Action item: Report each line of the records below that uses the word "such".

Stored data:
Segment Open
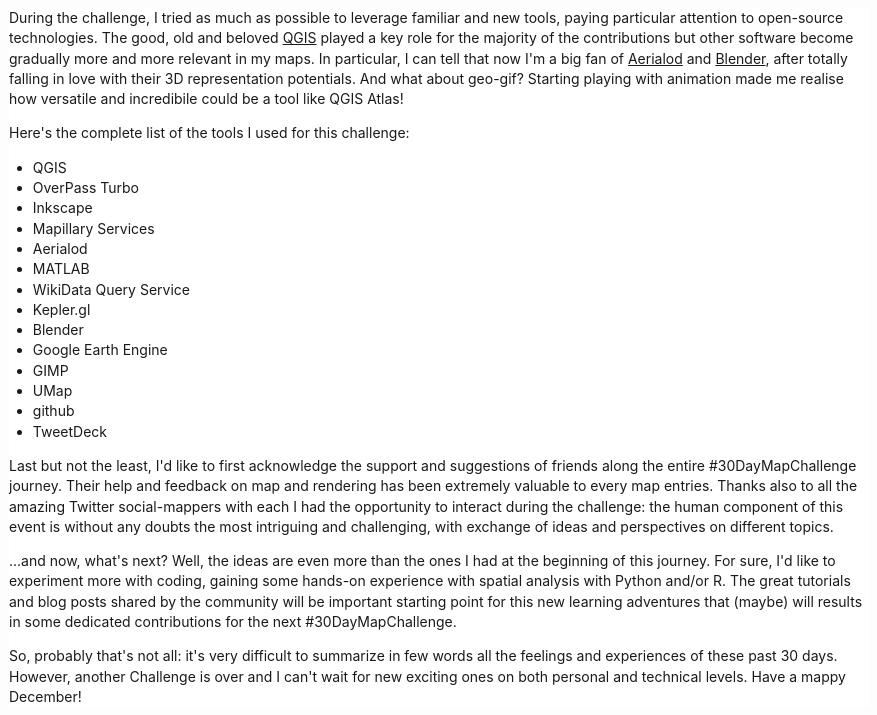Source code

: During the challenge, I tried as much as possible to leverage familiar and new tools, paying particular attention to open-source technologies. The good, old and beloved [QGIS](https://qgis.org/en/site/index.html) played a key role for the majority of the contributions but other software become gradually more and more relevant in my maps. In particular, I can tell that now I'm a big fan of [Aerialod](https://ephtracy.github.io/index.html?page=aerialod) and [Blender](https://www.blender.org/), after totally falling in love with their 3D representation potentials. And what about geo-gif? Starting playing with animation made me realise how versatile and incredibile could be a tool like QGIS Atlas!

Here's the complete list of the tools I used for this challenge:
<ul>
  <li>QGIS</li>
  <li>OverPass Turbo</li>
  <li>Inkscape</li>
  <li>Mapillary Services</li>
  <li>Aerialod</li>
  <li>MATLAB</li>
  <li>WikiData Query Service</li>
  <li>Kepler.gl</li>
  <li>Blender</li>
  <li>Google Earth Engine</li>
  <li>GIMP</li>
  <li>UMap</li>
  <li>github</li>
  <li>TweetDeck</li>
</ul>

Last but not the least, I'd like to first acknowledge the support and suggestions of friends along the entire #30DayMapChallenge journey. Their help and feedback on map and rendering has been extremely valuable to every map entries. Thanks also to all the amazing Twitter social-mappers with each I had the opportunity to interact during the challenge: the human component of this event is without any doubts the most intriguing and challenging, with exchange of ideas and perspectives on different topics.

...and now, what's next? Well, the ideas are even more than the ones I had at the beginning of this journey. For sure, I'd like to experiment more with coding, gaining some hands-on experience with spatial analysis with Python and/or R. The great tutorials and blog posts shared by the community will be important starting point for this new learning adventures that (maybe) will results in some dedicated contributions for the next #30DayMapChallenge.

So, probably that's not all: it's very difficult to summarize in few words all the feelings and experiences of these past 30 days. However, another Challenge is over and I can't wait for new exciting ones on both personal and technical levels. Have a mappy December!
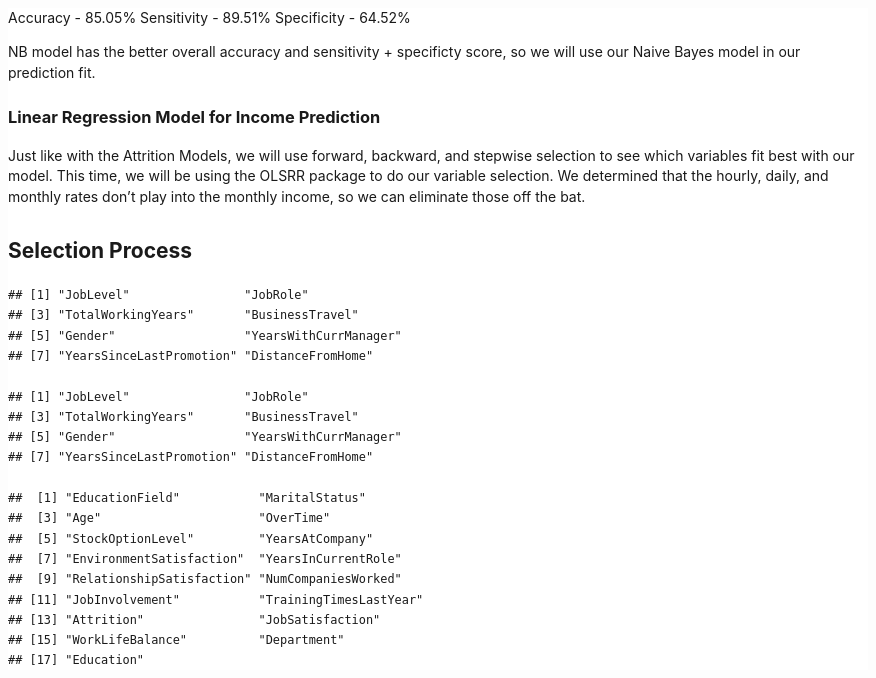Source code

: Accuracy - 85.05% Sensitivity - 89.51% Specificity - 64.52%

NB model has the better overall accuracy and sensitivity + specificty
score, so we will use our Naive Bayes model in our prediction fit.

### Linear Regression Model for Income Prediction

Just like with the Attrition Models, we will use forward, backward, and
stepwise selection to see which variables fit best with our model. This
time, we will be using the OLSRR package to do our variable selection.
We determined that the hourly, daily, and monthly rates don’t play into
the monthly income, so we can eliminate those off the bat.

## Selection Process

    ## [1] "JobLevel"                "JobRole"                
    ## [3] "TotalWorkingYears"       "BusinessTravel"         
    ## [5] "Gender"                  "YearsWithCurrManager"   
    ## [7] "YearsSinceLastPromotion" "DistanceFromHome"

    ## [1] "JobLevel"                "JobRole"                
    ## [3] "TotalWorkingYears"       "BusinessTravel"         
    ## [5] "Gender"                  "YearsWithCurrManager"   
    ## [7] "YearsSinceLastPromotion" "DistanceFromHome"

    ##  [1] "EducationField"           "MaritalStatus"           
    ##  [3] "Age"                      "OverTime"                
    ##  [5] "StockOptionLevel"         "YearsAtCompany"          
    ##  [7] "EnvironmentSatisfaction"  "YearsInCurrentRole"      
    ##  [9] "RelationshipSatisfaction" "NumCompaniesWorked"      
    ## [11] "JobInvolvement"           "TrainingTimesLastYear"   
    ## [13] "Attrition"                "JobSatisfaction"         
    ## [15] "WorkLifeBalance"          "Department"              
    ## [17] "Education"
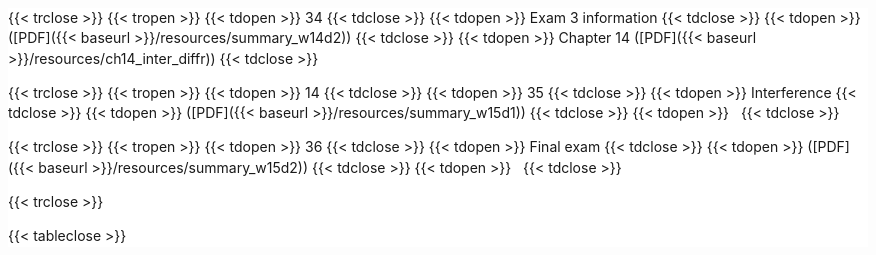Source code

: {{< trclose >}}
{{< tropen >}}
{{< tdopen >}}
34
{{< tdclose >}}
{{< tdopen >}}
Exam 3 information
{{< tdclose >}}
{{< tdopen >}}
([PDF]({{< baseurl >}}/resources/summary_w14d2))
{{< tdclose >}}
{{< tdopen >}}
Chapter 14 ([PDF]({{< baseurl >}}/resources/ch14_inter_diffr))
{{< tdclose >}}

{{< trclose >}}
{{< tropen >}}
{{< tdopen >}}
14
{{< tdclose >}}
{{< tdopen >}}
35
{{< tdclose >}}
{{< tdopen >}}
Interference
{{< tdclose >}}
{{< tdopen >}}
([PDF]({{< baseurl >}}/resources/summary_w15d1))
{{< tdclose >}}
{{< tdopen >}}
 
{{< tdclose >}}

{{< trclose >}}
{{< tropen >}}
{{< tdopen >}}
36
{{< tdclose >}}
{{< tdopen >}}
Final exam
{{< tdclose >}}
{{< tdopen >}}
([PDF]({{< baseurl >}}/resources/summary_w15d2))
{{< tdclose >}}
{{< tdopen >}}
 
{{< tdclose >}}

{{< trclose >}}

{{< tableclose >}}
Segment Closed
Segment Open
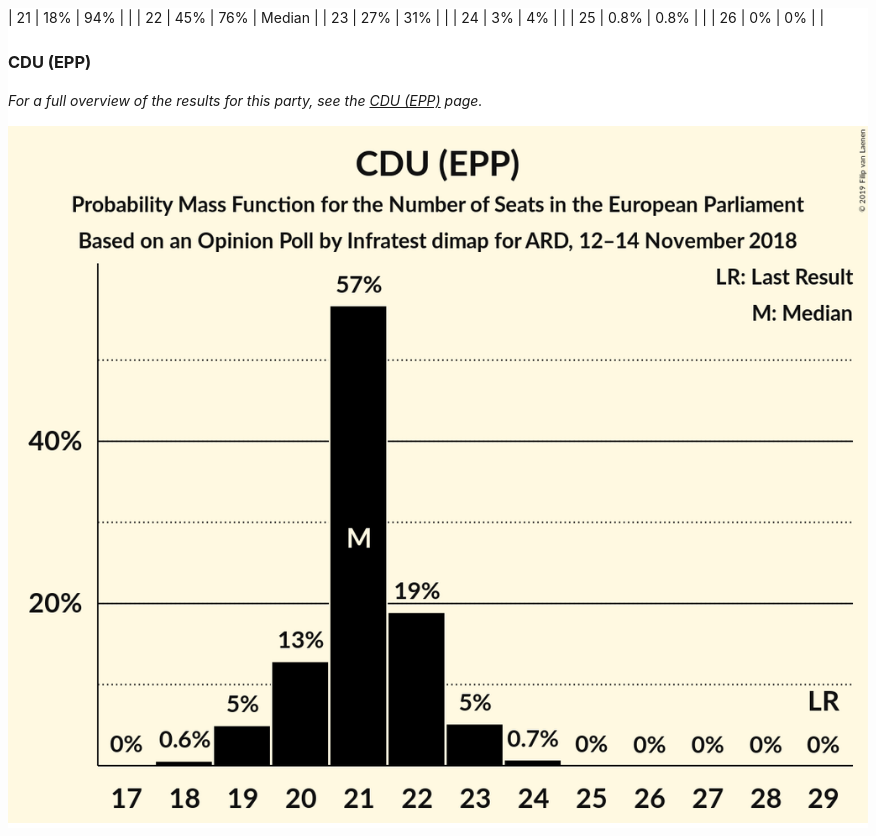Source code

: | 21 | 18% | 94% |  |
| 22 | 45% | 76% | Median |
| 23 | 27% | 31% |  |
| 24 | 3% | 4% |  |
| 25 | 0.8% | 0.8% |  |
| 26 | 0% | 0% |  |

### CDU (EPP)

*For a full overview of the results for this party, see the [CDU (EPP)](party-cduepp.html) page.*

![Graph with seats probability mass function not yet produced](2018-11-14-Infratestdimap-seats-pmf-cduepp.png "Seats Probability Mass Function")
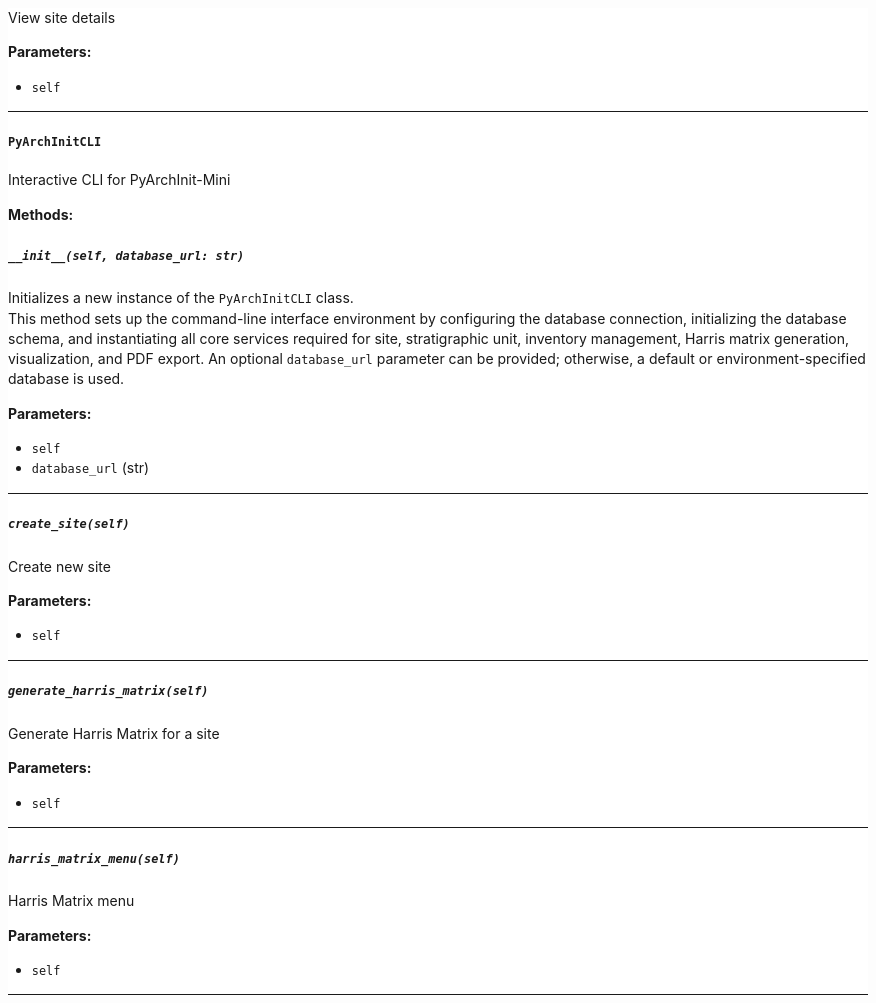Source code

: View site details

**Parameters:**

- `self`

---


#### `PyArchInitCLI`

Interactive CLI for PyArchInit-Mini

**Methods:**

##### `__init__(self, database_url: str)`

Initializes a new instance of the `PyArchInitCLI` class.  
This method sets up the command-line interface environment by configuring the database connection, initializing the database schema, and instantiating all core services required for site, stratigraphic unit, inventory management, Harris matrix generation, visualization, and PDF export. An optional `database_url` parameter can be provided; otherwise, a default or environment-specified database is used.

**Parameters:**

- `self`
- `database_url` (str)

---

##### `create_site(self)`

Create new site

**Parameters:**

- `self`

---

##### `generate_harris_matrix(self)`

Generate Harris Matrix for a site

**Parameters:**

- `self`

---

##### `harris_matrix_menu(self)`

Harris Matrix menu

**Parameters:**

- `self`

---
Segment Closed
Segment Open
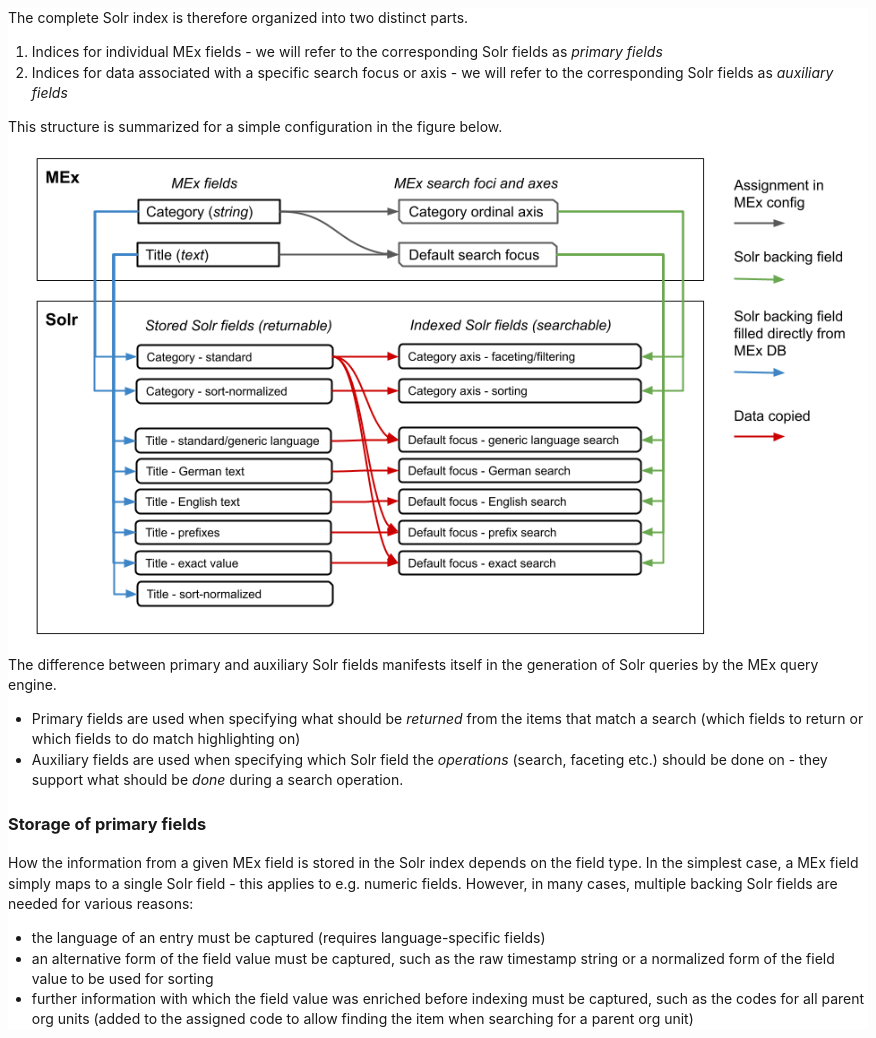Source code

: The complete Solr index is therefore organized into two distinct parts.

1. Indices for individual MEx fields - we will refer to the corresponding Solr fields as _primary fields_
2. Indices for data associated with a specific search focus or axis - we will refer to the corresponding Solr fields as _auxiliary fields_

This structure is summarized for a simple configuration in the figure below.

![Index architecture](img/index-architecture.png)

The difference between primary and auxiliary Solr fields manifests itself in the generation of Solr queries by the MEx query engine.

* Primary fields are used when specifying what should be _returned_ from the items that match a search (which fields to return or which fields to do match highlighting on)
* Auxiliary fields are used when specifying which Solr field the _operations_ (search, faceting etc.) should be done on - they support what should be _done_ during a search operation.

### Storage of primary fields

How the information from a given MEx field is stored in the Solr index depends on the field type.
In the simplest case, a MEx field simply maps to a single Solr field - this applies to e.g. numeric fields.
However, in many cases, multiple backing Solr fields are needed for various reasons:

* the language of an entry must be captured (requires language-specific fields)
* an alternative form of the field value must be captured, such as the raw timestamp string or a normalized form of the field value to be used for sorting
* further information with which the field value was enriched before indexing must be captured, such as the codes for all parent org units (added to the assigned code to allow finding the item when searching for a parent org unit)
Segment Closed
Answer to the exercise:
* an alternative form of the field value must be captured, such as the raw timestamp string or a normalized form of the field value to be used for sorting
* further information with which the field value was enriched before indexing must be captured, such as the codes for all parent org units (added to the assigned code to allow finding the item when searching for a parent org unit)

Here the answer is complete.